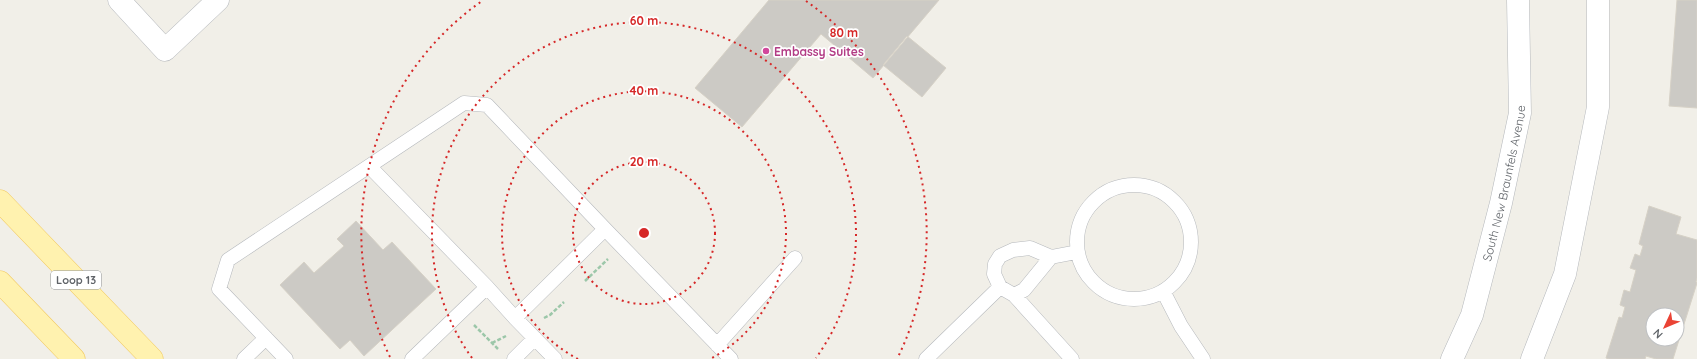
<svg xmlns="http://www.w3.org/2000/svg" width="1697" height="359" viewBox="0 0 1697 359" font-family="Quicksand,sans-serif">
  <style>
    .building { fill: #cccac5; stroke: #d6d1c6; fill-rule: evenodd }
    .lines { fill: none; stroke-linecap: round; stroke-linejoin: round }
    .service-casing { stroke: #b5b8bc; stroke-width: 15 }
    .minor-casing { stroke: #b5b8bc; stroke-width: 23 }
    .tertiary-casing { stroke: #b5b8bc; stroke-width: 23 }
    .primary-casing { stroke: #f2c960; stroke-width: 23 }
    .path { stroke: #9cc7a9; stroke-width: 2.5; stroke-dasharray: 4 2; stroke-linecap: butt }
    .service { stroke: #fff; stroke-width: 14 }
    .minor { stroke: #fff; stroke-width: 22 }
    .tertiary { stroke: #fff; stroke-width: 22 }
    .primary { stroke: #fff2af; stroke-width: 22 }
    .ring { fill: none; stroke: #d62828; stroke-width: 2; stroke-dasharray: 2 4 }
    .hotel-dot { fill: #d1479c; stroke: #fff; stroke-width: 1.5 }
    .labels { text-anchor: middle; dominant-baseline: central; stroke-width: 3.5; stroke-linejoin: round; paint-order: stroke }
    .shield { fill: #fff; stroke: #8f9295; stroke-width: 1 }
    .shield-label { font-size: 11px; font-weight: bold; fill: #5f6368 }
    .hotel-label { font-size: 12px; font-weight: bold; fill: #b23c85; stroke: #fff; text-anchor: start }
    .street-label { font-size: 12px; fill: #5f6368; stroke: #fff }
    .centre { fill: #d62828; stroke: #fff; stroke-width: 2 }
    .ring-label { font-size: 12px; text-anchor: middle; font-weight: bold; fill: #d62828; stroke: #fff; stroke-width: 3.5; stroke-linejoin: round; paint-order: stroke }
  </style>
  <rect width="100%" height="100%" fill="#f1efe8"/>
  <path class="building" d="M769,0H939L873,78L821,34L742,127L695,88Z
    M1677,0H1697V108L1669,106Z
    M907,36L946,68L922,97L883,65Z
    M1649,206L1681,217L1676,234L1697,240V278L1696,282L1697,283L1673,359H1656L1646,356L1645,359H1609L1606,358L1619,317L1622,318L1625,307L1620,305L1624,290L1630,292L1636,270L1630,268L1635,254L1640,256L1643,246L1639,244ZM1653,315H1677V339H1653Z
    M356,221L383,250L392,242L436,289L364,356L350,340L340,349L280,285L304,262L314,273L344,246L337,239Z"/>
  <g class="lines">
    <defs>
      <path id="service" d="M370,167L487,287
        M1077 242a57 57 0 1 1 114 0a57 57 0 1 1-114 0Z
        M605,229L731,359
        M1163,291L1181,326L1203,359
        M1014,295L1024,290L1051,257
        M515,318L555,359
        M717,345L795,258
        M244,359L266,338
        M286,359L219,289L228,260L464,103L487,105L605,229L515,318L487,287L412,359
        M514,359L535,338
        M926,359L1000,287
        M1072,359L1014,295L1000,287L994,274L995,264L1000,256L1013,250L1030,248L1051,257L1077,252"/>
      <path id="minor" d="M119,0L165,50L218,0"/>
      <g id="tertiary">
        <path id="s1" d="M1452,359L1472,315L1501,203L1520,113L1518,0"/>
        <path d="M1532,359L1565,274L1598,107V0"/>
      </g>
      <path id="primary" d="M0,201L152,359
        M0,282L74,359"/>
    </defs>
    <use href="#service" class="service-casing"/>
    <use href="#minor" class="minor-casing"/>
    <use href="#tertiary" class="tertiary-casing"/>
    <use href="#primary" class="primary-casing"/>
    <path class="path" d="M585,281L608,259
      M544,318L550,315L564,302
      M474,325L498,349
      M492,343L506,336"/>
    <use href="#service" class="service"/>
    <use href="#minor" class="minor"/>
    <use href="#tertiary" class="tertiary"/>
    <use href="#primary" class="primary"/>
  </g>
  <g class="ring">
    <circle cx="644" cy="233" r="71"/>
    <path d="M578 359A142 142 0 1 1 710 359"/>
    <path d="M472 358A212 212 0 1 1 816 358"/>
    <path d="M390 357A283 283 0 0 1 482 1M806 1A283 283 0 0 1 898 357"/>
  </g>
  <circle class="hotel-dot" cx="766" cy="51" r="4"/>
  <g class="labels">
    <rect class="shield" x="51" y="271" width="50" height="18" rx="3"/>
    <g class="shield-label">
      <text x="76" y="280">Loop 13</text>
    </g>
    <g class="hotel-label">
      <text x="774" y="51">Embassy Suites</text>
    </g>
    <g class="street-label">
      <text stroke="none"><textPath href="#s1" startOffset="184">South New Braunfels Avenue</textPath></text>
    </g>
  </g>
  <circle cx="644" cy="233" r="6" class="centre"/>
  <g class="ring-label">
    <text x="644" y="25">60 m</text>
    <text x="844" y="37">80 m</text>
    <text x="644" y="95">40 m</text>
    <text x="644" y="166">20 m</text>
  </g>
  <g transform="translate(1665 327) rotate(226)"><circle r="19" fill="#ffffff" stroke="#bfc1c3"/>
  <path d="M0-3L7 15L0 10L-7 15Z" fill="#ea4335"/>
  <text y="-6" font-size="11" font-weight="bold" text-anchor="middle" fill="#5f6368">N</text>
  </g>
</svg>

- _What you should do_
Each record must be repeated exactly, and no picture may be carried over.

- _The completed task_
<svg xmlns="http://www.w3.org/2000/svg" width="1697" height="359" viewBox="0 0 1697 359" font-family="Quicksand,sans-serif">
  <style>
    .building { fill: #cccac5; stroke: #d6d1c6; fill-rule: evenodd }
    .lines { fill: none; stroke-linecap: round; stroke-linejoin: round }
    .service-casing { stroke: #b5b8bc; stroke-width: 15 }
    .minor-casing { stroke: #b5b8bc; stroke-width: 23 }
    .tertiary-casing { stroke: #b5b8bc; stroke-width: 23 }
    .primary-casing { stroke: #f2c960; stroke-width: 23 }
    .path { stroke: #9cc7a9; stroke-width: 2.5; stroke-dasharray: 4 2; stroke-linecap: butt }
    .service { stroke: #fff; stroke-width: 14 }
    .minor { stroke: #fff; stroke-width: 22 }
    .tertiary { stroke: #fff; stroke-width: 22 }
    .primary { stroke: #fff2af; stroke-width: 22 }
    .ring { fill: none; stroke: #d62828; stroke-width: 2; stroke-dasharray: 2 4 }
    .hotel-dot { fill: #d1479c; stroke: #fff; stroke-width: 1.5 }
    .labels { text-anchor: middle; dominant-baseline: central; stroke-width: 3.5; stroke-linejoin: round; paint-order: stroke }
    .shield { fill: #fff; stroke: #8f9295; stroke-width: 1 }
    .shield-label { font-size: 11px; font-weight: bold; fill: #5f6368 }
    .hotel-label { font-size: 12px; font-weight: bold; fill: #b23c85; stroke: #fff; text-anchor: start }
    .street-label { font-size: 12px; fill: #5f6368; stroke: #fff }
    .centre { fill: #d62828; stroke: #fff; stroke-width: 2 }
    .ring-label { font-size: 12px; text-anchor: middle; font-weight: bold; fill: #d62828; stroke: #fff; stroke-width: 3.5; stroke-linejoin: round; paint-order: stroke }
  </style>
  <rect width="100%" height="100%" fill="#f1efe8"/>
  <path class="building" d="M769,0H939L873,78L821,34L742,127L695,88Z
    M1677,0H1697V108L1669,106Z
    M907,36L946,68L922,97L883,65Z
    M1649,206L1681,217L1676,234L1697,240V278L1696,282L1697,283L1673,359H1656L1646,356L1645,359H1609L1606,358L1619,317L1622,318L1625,307L1620,305L1624,290L1630,292L1636,270L1630,268L1635,254L1640,256L1643,246L1639,244ZM1653,315H1677V339H1653Z
    M356,221L383,250L392,242L436,289L364,356L350,340L340,349L280,285L304,262L314,273L344,246L337,239Z"/>
  <g class="lines">
    <defs>
      <path id="service" d="M370,167L487,287
        M1077 242a57 57 0 1 1 114 0a57 57 0 1 1-114 0Z
        M605,229L731,359
        M1163,291L1181,326L1203,359
        M1014,295L1024,290L1051,257
        M515,318L555,359
        M717,345L795,258
        M244,359L266,338
        M286,359L219,289L228,260L464,103L487,105L605,229L515,318L487,287L412,359
        M514,359L535,338
        M926,359L1000,287
        M1072,359L1014,295L1000,287L994,274L995,264L1000,256L1013,250L1030,248L1051,257L1077,252"/>
      <path id="minor" d="M119,0L165,50L218,0"/>
      <g id="tertiary">
        <path id="s1" d="M1452,359L1472,315L1501,203L1520,113L1518,0"/>
        <path d="M1532,359L1565,274L1598,107V0"/>
      </g>
      <path id="primary" d="M0,201L152,359
        M0,282L74,359"/>
    </defs>
    <use href="#service" class="service-casing"/>
    <use href="#minor" class="minor-casing"/>
    <use href="#tertiary" class="tertiary-casing"/>
    <use href="#primary" class="primary-casing"/>
    <path class="path" d="M585,281L608,259
      M544,318L550,315L564,302
      M474,325L498,349
      M492,343L506,336"/>
    <use href="#service" class="service"/>
    <use href="#minor" class="minor"/>
    <use href="#tertiary" class="tertiary"/>
    <use href="#primary" class="primary"/>
  </g>
  <g class="ring">
    <circle cx="644" cy="233" r="71"/>
    <path d="M578 359A142 142 0 1 1 710 359"/>
    <path d="M472 358A212 212 0 1 1 816 358"/>
    <path d="M390 357A283 283 0 0 1 482 1M806 1A283 283 0 0 1 898 357"/>
  </g>
  <circle class="hotel-dot" cx="766" cy="51" r="4"/>
  <g class="labels">
    <rect class="shield" x="51" y="271" width="50" height="18" rx="3"/>
    <g class="shield-label">
      <text x="76" y="280">Loop 13</text>
    </g>
    <g class="hotel-label">
      <text x="774" y="51">Embassy Suites</text>
    </g>
    <g class="street-label">
      <text stroke="none"><textPath href="#s1" startOffset="184">South New Braunfels Avenue</textPath></text>
    </g>
  </g>
  <circle cx="644" cy="233" r="6" class="centre"/>
  <g class="ring-label">
    <text x="644" y="25">60 m</text>
    <text x="844" y="37">80 m</text>
    <text x="644" y="95">40 m</text>
    <text x="644" y="166">20 m</text>
  </g>
  <g transform="translate(1665 327) rotate(226)"><circle r="19" fill="#ffffff" stroke="#bfc1c3"/>
  <path d="M0-3L7 15L0 10L-7 15Z" fill="#ea4335"/>
  <text y="-6" font-size="11" font-weight="bold" text-anchor="middle" fill="#5f6368">N</text>
  </g>
</svg>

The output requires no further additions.